**Problem requirements**
In the court opinion, how many times did the FBI determine Steele had accessed the server?

**Document segment**
DIAZ, Circuit Judge:
Petitioner Robert Steele spent nine months secretly logging
in to the email server of his former employer, gaining access to
confidential and proprietary information related to its
government contract bids. As a result, Steele was convicted for
crimes under the Computer Fraud and Abuse Act. Steele now
appeals his conviction, as well as his sentence of imprisonment
and restitution. We reject Steele’s contentions of error and
consequently affirm the judgment of the district court.
I.
In 2007, Platinum Solutions, Inc., hired Steele as its vice
president for business development and backup systems
administrator. His duties gave him access to the company’s
server, which allowed him to monitor email accounts and employee
passwords. Three years after Steele joined Platinum, the
company was sold to SRA International, Inc. Steele subsequently
resigned and went to work for another company, which--like
Platinum and SRA--provided contract IT services to government
defense agencies. During the next nine months, Steele continued
to log in to SRA’s server via a “backdoor” account he had used
while working for Platinum and SRA, and he proceeded to access
and download documents and emails related to SRA’s ongoing
2
contract bids. The FBI later determined that Steele had
accessed the server almost 80,000 times.

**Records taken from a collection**
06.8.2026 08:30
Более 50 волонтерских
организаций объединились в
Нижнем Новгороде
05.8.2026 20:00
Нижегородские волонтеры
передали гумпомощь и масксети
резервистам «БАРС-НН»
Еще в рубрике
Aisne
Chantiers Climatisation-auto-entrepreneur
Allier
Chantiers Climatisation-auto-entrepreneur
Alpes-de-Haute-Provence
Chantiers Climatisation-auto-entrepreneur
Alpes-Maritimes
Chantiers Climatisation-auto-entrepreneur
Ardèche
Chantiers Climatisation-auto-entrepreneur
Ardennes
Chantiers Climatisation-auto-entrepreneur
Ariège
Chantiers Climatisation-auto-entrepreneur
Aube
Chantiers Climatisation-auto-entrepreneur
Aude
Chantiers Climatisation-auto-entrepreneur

**Output of the exercise**
Almost 80,000 times.